▶ _ACTIONS TO TAKE_:
1: In the review of the play Helix, which office is David Caster hoping to win?
2: Carry on the review of the play Helix, picking up after its last sentence.

▶ _PASSAGE PROVIDED_:
Or: Sophocles meets Sam Hunter
By Hillary Flynn
We all keep secrets. From our parents, our peers, our friends, our authorities. Sometimes they can be safely kept hidden, and molder in darkness till they have no harm in them. Sometimes they eat away at your conscious and make your life a misery. And sometimes they just bide their time in their hiding places waiting to pool out from under doors and rap against windows in the dead of night and pull apart everything you through was safe and secure.
This is last kind of secret curls itself around the home of the Casters, an upstanding politically active family in Illinois. David (Baer), a viceless all-american bloke, has designs upon the US Senate and is trying to whip his family into public scrutiny ready shape. This is difficult as he needs to wrangle both his precocious thirteen year old daughter Roo (Weisman) and his ancient greek reading, son Elliot (Flynn, not related) who’s more than a little...odd. He is supported, in politics if not in family matters, by his activist wife Blake, who he loves and who loves him deeply. But when David’s friend and new campaign manager Cyrus (Bernsten) on a routine background check uncovers something unexpected, then the family teeters on the brink of destruction and full out Greek-Tragedy homicide.
Helix is a tragedy of the old school, but it is a thoughtful one and designed for our modern behavior-focused sensibilities. Despite the horrifying secret that explodes like a fury upon the Caster family, their decent into darkness is more of a slip and stop, slip and stop than an outright plunge. At each moment Flynn gives us hope that all will yet be well, before cramming into our faces the metaphorical custard-pies of violence and wing-clipping cruelty. And even at the final stroke, she hands us the metaphorical towel of hope to clean up with. If you happen to be familiar with Ancient Greek Plays you will also immediately cotton on to a series of quite clever, and at times heartbreaking homages to the founding works of western drama.
Flynn has a gift for humor, as the impossible conversations circle back to some small comic misunderstanding or joke. She uses this humor to keep us from judging her creations, at least in all one light. Despite their failings the Casters are ultimately good people in a broken house trying to take actions that make sense, rather than good people smearing themselves with wrong.
Yet, in an effort to further the metamorphosis of an excellent play, I must point out that Flynn’s her intricacies of language and her adapt work at spinning a plot along, sometimes run afoul of a few careening plot points. The animosity between Blake and Cyrus and the confused events 25 years before that led to the current pickle, while clear and understandable are not quite as laced up with the main action as they could be.

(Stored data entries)
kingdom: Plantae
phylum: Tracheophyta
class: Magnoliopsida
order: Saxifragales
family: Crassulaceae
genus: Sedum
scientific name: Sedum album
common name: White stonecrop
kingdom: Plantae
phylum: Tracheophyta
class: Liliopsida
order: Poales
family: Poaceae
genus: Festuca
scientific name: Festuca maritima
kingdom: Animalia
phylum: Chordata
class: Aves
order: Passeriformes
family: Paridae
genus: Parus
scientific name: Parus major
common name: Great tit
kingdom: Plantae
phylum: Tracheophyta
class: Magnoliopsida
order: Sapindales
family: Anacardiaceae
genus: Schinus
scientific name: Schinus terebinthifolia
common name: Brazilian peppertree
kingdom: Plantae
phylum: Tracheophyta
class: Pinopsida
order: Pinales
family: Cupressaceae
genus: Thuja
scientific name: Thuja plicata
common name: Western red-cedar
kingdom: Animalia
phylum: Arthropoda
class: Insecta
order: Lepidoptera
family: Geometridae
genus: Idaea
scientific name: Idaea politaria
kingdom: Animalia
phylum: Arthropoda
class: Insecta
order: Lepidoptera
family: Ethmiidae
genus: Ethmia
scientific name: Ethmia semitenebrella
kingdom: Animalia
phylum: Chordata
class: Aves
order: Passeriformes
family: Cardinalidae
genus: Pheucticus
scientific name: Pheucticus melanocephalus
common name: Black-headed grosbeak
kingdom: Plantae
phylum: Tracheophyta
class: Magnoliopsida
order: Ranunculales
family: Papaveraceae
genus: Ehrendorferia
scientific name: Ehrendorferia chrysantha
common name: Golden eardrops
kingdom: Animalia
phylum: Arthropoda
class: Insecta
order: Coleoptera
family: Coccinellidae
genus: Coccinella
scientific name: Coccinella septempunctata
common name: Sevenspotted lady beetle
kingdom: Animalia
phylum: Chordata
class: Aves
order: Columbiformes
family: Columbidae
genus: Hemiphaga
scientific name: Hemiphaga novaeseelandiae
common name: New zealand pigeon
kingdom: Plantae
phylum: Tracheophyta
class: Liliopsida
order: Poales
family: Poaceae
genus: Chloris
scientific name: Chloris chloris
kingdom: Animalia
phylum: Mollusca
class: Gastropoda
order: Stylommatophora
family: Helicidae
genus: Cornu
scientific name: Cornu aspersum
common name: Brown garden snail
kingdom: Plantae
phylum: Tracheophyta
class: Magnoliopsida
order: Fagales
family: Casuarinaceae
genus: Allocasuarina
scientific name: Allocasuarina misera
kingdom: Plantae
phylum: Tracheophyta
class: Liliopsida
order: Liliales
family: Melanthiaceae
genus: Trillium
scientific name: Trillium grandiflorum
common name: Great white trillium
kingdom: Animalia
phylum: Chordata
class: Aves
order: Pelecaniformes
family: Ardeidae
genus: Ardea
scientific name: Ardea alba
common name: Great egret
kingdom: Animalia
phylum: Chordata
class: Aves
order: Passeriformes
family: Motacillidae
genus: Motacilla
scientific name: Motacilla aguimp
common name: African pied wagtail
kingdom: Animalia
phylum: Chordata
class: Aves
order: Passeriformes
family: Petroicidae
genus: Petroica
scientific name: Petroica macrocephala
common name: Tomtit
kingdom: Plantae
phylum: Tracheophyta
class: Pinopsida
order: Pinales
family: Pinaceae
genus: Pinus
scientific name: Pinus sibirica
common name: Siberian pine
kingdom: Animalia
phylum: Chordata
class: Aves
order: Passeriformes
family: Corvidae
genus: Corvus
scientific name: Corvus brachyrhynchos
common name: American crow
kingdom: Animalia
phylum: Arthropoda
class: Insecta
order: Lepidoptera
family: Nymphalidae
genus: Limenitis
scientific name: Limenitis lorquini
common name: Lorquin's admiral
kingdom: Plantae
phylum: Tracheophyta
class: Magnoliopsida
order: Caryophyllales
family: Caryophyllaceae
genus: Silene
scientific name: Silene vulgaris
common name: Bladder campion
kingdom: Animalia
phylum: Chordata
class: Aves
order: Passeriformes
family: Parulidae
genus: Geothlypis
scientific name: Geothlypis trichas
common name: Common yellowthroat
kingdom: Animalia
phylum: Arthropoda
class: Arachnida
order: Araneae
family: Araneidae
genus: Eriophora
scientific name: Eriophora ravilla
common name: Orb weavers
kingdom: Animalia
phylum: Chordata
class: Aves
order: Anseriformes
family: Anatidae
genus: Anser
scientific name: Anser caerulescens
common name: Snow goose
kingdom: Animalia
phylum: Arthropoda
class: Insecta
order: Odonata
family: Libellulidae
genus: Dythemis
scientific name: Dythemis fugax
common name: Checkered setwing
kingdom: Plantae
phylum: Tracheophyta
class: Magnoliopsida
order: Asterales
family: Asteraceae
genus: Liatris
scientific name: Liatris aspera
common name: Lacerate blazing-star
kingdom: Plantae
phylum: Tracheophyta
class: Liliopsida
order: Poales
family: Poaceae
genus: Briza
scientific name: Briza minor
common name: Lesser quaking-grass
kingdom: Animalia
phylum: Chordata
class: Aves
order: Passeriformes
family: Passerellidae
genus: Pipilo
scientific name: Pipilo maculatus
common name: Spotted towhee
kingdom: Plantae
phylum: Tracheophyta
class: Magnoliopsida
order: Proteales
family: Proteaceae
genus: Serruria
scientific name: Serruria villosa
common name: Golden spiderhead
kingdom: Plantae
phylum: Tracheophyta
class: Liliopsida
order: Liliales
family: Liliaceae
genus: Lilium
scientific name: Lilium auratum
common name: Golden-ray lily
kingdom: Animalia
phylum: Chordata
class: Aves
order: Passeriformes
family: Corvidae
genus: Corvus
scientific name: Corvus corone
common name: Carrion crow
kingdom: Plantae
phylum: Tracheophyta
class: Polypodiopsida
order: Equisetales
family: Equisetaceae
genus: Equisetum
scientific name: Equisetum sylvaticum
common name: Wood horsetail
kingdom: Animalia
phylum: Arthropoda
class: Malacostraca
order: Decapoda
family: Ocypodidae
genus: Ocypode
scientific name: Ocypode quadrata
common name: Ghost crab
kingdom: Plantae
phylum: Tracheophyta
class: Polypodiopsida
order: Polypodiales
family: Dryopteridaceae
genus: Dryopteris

▶ _OUTPUTS_:
1: A seat in the US Senate.

2:
Abram, the reading’s director, has subverted the conventional line of music stands and formed them into some semblance of the Caster Household, and allows our imaginations to be filled in by direct character address and gestures of affection. She also takes the bold decision to have our hero and heroine undress (though to no lewd level) as their highflying world descends deeper. I did not appreciate being threatened with the flying music stand, but am willing to accept it as a bold decision and a mark of Baer’s always admirable investment.
And what investment! Baer has a solid grasp of David’s political and familial standing and holds himself to a high level of performance as those political hopes and familial happiness is dashed. His complicated relationship with his son is particularly well defined, as is the ambiguity when, at a later point of the play, we wonder whether this shining knight may have sullied his sword with innocent blood. Only his final action lacks convincing actor-provided-evidence of why he decides what he decides, and by that point we’re so behind Baer’s efforts, and so mired in the story, that we don’t really care.
Baer is matched in his commitment to quality by Flynn’s (the actor, not playwright’s) commitment to Elliot. In addition to having a command over Elliot’s ancient greek (it’s greek to me but sounds authentic) and social difficulties he can move himself to agitation and to tears, as well as keeping all his charges struggles behind a glass wall where we see them writhing. He also manages to keep us appraised of Elliot’s decisions despite this glass wall, and for all his counter intuitive action we cannot help but find basis for it.
Weismen’s Roo is as authentic a thirteen year old you can find on the public stage, and, if I may make my prejudices’s known, much more skillful then any age appropriate actor you could find. In other hands Roo might come across as winey, immature, selfish or just plain evil. In Weismen’s hands she becomes instead a confused creature: willful certainly, full empathetic probably not, but still trying to do what’s best for her family. She also perfectly uses Flynn’s capture of “transessence” language of bold gesture and contrasting remarks that cast one’s mind back to one’s own confused youth.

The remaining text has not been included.